## WHAT YOU NEED TO DO
From the line containing "437 11 12.52" to the last line of the listing, both included, copy every line exactly and drop the pictures.

## MATERIAL TO PROCESS
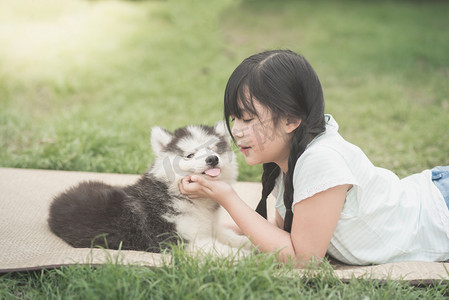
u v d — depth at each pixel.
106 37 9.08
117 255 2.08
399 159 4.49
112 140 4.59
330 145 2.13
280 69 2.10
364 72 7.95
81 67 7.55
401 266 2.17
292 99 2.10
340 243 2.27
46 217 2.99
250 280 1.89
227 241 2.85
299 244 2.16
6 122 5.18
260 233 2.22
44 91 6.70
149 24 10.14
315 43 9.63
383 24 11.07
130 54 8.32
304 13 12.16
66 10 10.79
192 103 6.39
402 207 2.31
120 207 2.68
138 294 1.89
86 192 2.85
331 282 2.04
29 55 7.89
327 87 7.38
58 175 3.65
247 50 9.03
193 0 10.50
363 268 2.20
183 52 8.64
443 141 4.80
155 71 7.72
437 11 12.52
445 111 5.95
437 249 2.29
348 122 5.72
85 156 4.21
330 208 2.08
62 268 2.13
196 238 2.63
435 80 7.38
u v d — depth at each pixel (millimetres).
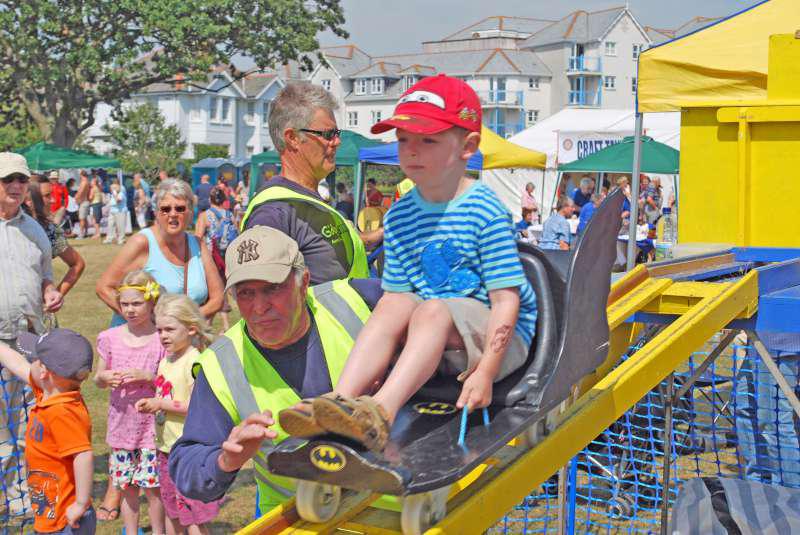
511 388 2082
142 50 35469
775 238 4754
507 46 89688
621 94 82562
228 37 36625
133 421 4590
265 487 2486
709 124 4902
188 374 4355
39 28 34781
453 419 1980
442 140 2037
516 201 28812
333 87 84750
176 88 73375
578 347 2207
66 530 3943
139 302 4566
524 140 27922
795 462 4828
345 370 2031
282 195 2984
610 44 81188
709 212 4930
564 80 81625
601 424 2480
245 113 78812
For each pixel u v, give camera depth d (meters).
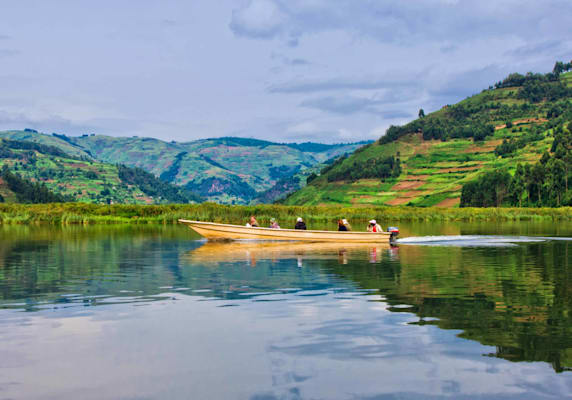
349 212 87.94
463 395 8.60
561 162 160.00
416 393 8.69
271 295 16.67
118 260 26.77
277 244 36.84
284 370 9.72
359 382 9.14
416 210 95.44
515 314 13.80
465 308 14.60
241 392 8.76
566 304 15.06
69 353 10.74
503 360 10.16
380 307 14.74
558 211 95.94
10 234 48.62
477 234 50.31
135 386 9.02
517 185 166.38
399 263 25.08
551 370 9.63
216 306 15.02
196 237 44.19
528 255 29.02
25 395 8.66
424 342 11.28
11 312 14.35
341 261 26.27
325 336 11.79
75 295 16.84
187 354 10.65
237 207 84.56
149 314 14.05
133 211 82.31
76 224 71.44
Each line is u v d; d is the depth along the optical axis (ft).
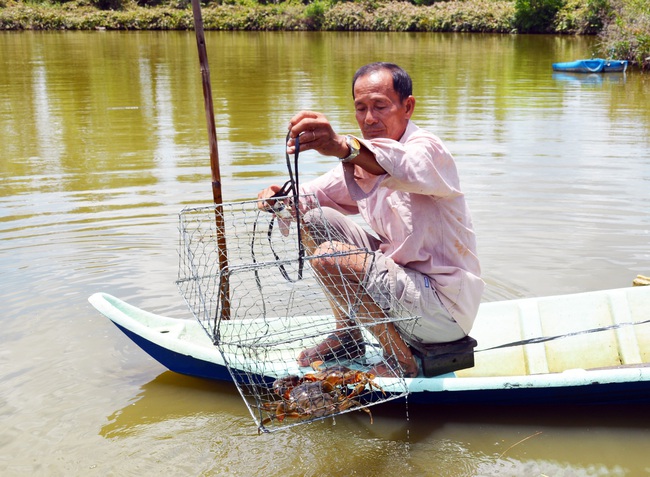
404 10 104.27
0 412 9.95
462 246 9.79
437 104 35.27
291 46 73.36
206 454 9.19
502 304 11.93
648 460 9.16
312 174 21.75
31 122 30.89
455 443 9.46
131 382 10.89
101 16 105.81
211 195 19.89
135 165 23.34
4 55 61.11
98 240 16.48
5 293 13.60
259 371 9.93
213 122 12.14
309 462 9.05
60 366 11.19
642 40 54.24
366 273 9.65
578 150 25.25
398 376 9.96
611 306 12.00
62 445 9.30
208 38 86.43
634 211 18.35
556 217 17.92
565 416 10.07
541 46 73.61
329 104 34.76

## EXPECTED ANSWER
437 11 12.52
445 111 5.95
437 249 2.29
348 122 5.72
85 156 4.21
330 208 2.08
62 268 2.13
196 238 2.63
435 80 7.38
u v d — depth at each pixel (millimetres).
511 388 2082
142 50 35469
775 238 4754
507 46 89688
621 94 82562
228 37 36625
133 421 4590
265 487 2486
709 124 4902
188 374 4355
39 28 34781
453 419 1980
442 140 2037
516 201 28812
333 87 84750
176 88 73375
578 347 2207
66 530 3943
139 302 4566
524 140 27922
795 462 4828
345 370 2031
282 195 2984
610 44 81188
709 212 4930
564 80 81625
601 424 2480
245 113 78812
For each pixel u v, give camera depth d (meters).
349 212 87.94
463 395 8.60
561 162 160.00
416 393 8.69
271 295 16.67
118 260 26.77
277 244 36.84
284 370 9.72
359 382 9.14
416 210 95.44
515 314 13.80
465 308 14.60
241 392 8.76
566 304 15.06
69 353 10.74
503 360 10.16
380 307 14.74
558 211 95.94
10 234 48.62
477 234 50.31
135 386 9.02
517 185 166.38
399 263 25.08
551 370 9.63
216 306 15.02
196 237 44.19
528 255 29.02
25 395 8.66
424 342 11.28
11 312 14.35
341 261 26.27
325 336 11.79
75 295 16.84
187 354 10.65
237 207 84.56
149 314 14.05
133 211 82.31
76 224 71.44
Each line is u v d; d is the depth along the optical axis (ft).
404 10 104.27
0 412 9.95
462 246 9.79
437 104 35.27
291 46 73.36
206 454 9.19
502 304 11.93
648 460 9.16
312 174 21.75
31 122 30.89
455 443 9.46
131 382 10.89
101 16 105.81
211 195 19.89
135 165 23.34
4 55 61.11
98 240 16.48
5 293 13.60
259 371 9.93
213 122 12.14
309 462 9.05
60 366 11.19
642 40 54.24
366 273 9.65
578 150 25.25
398 376 9.96
611 306 12.00
62 445 9.30
208 38 86.43
634 211 18.35
556 217 17.92
565 416 10.07
541 46 73.61
329 104 34.76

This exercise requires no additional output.